Manuel Brás
De um momento para o outro começámos a ver grande parte dos políticos e jornalistas, que talvez sejam os verdadeiros políticos, pontificar sobre o clima. Mas como em política quase nunca interessa o que as coisas são, nem os factos, o que mais importa é encontrar culpados. Na política moderna e pós- moderna a culpa é fundamental. Estabeleceram assim que o Homem, isto é, os ocidentais, e mais minuciosamente, os americanos, são os culpados das variações climáticas, e o dióxido de carbono o gás satânico.
Na impossibilidade de acusar os judeus e o capitalismo pelos males do mundo, que melhor coisa para pegar senão o clima? Hoje, que a Europa carece das referências simbólicas de autoridade de outrora, como o bigode ou a estrela vermelha, que melhor coisa que o medo dos cataclismos antropogénicos para pôr o pessoal em sentido?
Entre os dias 2 e 4 de Março de 2008 realizou-se em Nova Iorque a 1ª Conferência Internacional sobre Alterações Climáticas subordinada ao tema “Global Warming is not a crisis”, em que participaram 550 cientistas e estudiosos, e algum ou outro político, mas poucos, como Vaclav Claus. Nela participaram, e desmitificaram o catastrofismo climático dos últimos anos, cientistas americanos, canadianos, russos, australianos, suecos, polacos, franceses, entre outros. Nela expuseram o seu saber e experiência cientistas como Anthony Watts, Robert Carter, Richard Courtney ou Zbigniew Jaworowski, só para citar alguns que merecem, de facto, o nome de cientistas, porque não são políticos disfarçados de cientistas.

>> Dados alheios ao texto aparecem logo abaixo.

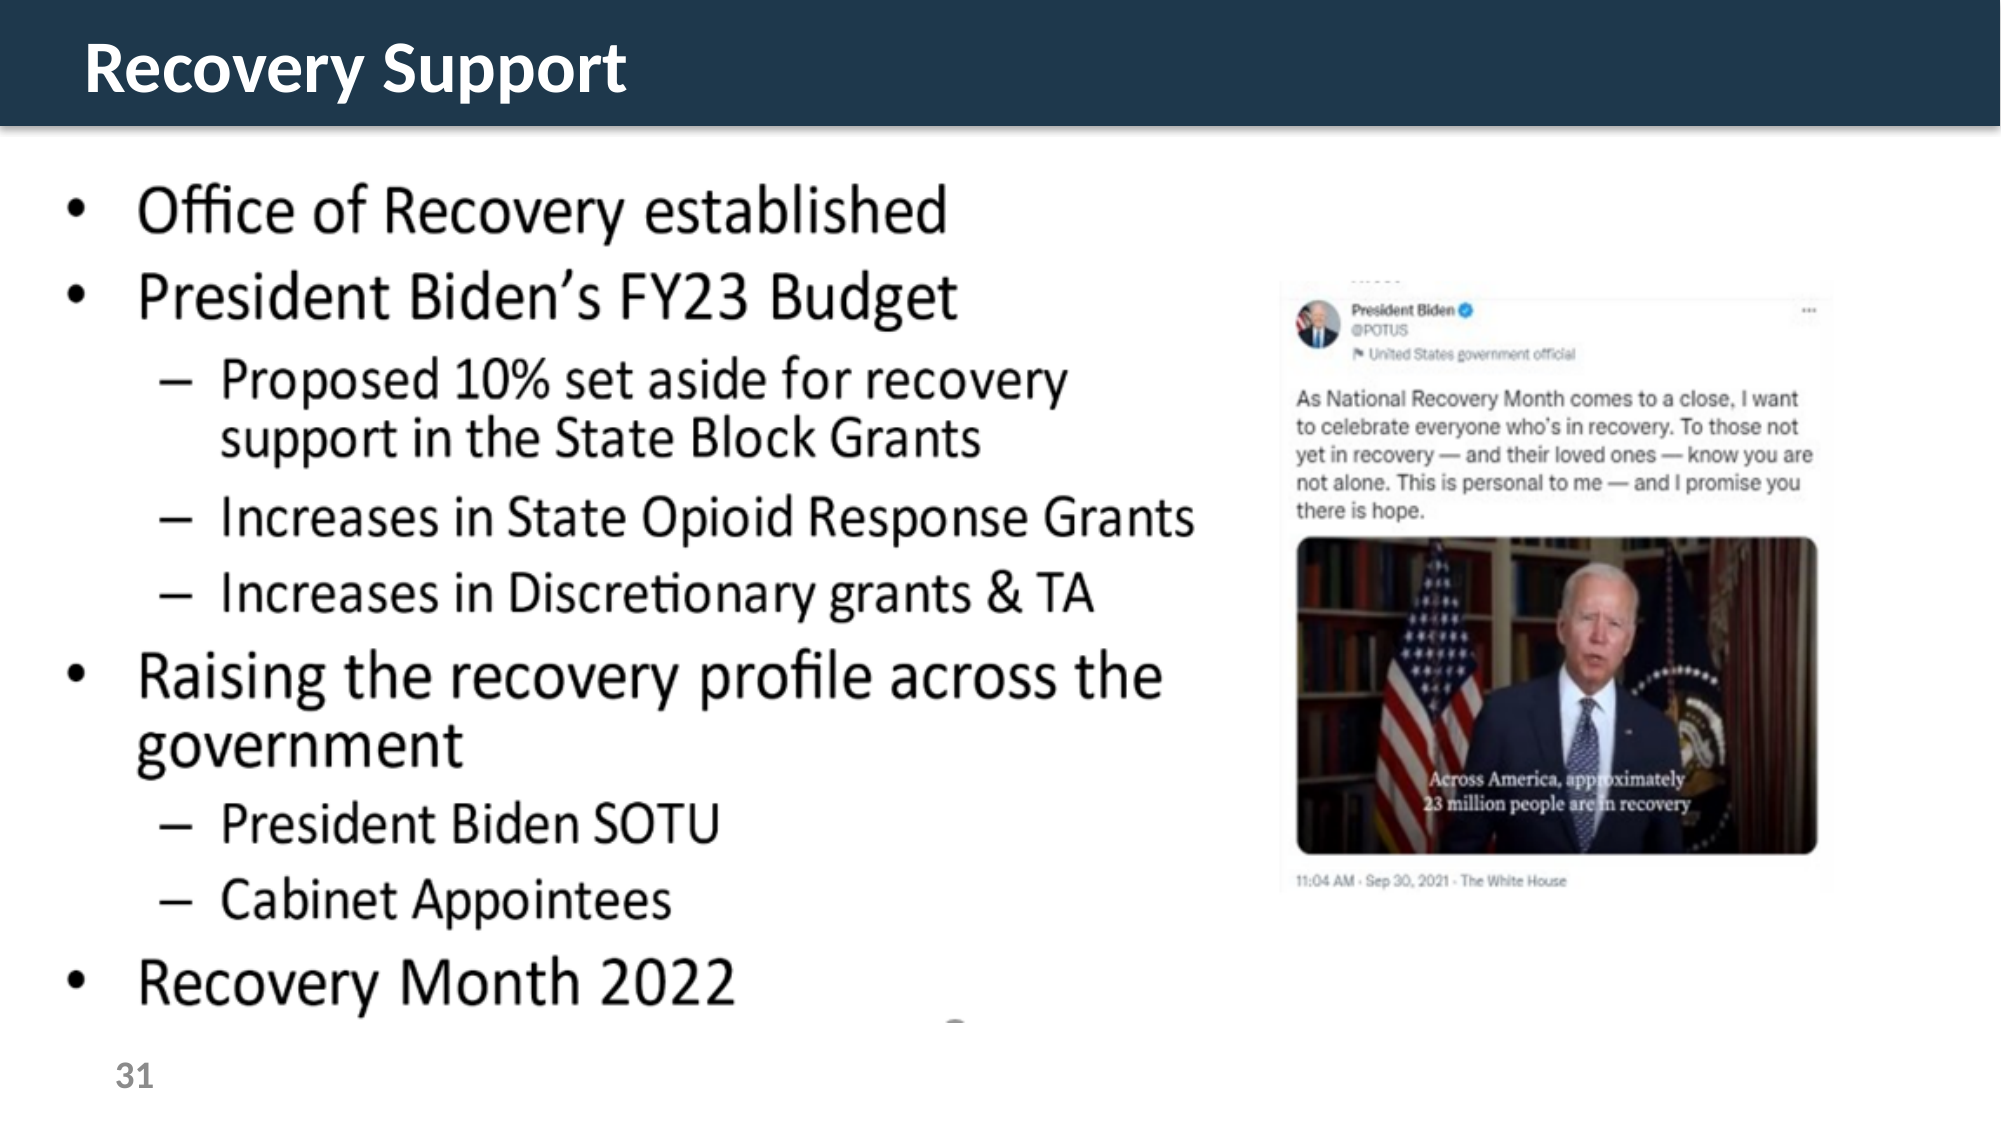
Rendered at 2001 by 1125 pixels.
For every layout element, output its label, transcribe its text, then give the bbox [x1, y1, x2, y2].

Em resumo, denunciaram a leviandade com que se fala das alterações climáticas, ao fim e ao cabo, um fenómeno constante, que as observadas durante os últimos 200 anos se inscrevem dentro dos ciclos de variabilidade natural conhecidos, que não existe qualquer consenso sobre o assunto, que o efeito das actividades humanas, se existir, é pouco significativo em comparação com a causas da variabilidade natural. E que, portanto, não há evidências inequívocas de que o CO2 tenha o peso que lhe atribuem na variabilidade climática. Até pode suceder que seja a quantidade de CO2 a depender das variações climáticas. Daí que os impostos e taxas com que alguns governos pretendem penalizar certas actividades não só não têm sentido, como vão, provavelmente, fazer mais mal que bem. Há outras formas de abordar o problema do consumo de combustíveis fósseis e de gerir a sua utilização.
Tudo isto pode ser conhecido do leitor com mais pormenor através da Declaração de Manhattan, em http://www.heartland.org/Article.cfm?artId=22866 até porque os media de cá, como em geral os europeus, censuraram o evento.
Assim como hoje já ninguém fala da catástrofe da “explosão demográfica” e Paul Ehrlich foi esquecido, quem sabe se, daqui a 30 anos também já ninguém fala do “aquecimento global” e Al Gore também cai no esquecimento?